---------- SOURCE MATERIAL ----------

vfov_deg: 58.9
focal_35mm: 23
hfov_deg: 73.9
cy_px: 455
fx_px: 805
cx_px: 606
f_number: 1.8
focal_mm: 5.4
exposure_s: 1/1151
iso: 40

----------
---------- SOURCE MATERIAL ----------

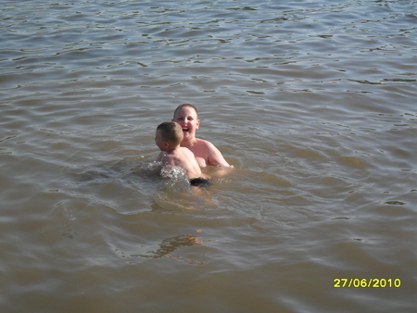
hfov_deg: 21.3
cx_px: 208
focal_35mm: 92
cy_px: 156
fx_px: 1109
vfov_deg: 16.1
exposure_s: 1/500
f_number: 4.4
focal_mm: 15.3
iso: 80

----------
---------- SOURCE MATERIAL ----------

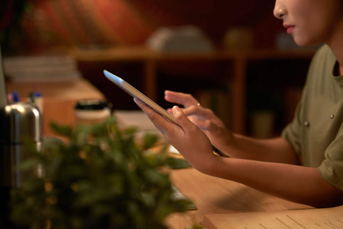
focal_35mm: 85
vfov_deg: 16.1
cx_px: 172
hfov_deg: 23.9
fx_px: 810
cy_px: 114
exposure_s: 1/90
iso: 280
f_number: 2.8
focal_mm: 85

----------

◆ **WORK INSTRUCTIONS**
Give back, word for word, only the lines above from the line holding "focal_35mm: 85" to the line holding "focal_mm: 85", both included.

◆ **SOLUTION**
focal_35mm: 85
vfov_deg: 16.1
cx_px: 172
hfov_deg: 23.9
fx_px: 810
cy_px: 114
exposure_s: 1/90
iso: 280
f_number: 2.8
focal_mm: 85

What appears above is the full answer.